:: INFORMATION PROVIDED ::

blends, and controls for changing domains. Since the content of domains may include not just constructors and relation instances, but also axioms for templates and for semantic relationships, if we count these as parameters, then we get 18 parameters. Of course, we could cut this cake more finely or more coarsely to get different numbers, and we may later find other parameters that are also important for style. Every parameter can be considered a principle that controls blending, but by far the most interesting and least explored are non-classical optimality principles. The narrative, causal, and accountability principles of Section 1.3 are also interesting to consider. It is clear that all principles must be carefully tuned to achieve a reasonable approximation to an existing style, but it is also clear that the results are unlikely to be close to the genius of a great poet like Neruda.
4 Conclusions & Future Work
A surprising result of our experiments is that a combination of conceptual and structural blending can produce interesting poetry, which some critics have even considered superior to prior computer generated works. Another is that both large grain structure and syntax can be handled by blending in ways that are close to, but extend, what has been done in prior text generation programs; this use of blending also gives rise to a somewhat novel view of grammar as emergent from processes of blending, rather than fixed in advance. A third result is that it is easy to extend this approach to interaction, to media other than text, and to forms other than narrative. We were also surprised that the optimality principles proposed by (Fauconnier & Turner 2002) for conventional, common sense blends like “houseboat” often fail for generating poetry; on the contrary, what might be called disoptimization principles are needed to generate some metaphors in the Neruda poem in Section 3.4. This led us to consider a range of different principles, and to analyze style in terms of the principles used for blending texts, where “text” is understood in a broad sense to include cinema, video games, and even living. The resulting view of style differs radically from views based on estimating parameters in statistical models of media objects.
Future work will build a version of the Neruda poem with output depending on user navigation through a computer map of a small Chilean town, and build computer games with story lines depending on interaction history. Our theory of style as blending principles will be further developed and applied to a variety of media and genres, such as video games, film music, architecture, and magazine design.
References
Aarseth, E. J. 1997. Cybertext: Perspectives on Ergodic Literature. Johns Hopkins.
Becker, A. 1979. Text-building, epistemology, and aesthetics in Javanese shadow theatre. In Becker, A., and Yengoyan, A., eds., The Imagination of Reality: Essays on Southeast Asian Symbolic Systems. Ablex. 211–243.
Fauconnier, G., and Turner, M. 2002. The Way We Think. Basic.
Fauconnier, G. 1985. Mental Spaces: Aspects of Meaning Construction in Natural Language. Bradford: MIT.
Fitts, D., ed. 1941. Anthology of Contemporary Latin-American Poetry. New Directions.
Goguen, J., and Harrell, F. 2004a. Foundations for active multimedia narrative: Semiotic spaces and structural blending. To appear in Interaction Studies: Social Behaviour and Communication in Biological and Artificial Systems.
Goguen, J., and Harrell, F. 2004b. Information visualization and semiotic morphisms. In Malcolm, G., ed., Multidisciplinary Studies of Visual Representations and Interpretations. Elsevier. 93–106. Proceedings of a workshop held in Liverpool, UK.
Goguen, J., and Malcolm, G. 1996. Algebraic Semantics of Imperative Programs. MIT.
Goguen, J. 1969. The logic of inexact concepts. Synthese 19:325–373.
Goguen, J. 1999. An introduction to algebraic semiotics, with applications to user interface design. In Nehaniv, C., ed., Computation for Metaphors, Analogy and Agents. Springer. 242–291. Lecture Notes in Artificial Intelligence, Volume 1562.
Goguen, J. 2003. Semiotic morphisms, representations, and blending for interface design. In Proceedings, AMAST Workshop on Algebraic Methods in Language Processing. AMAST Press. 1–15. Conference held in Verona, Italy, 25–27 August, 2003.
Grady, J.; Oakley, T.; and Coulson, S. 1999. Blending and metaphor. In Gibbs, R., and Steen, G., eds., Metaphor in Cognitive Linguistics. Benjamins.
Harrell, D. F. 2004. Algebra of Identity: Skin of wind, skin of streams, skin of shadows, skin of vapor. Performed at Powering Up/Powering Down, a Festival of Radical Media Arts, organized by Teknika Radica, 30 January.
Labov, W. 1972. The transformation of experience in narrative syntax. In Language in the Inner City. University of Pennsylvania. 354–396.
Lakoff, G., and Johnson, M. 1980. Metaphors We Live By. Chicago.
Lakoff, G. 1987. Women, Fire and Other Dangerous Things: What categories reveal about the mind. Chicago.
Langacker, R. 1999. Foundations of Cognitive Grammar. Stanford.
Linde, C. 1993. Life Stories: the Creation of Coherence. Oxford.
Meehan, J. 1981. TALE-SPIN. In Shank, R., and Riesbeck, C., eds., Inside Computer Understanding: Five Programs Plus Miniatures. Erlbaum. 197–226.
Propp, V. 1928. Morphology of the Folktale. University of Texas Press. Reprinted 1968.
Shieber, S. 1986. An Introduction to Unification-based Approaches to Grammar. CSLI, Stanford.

:::

### ACTIVITY:
Start at the line containing "Lakoff, G. 1987." and print each line exactly until the listing ends, keeping the final line too.

### TASK ANSWER:
Lakoff, G. 1987. Women, Fire and Other Dangerous Things: What categories reveal about the mind. Chicago.
Langacker, R. 1999. Foundations of Cognitive Grammar. Stanford.
Linde, C. 1993. Life Stories: the Creation of Coherence. Oxford.
Meehan, J. 1981. TALE-SPIN. In Shank, R., and Riesbeck, C., eds., Inside Computer Understanding: Five Programs Plus Miniatures. Erlbaum. 197–226.
Propp, V. 1928. Morphology of the Folktale. University of Texas Press. Reprinted 1968.
Shieber, S. 1986. An Introduction to Unification-based Approaches to Grammar. CSLI, Stanford.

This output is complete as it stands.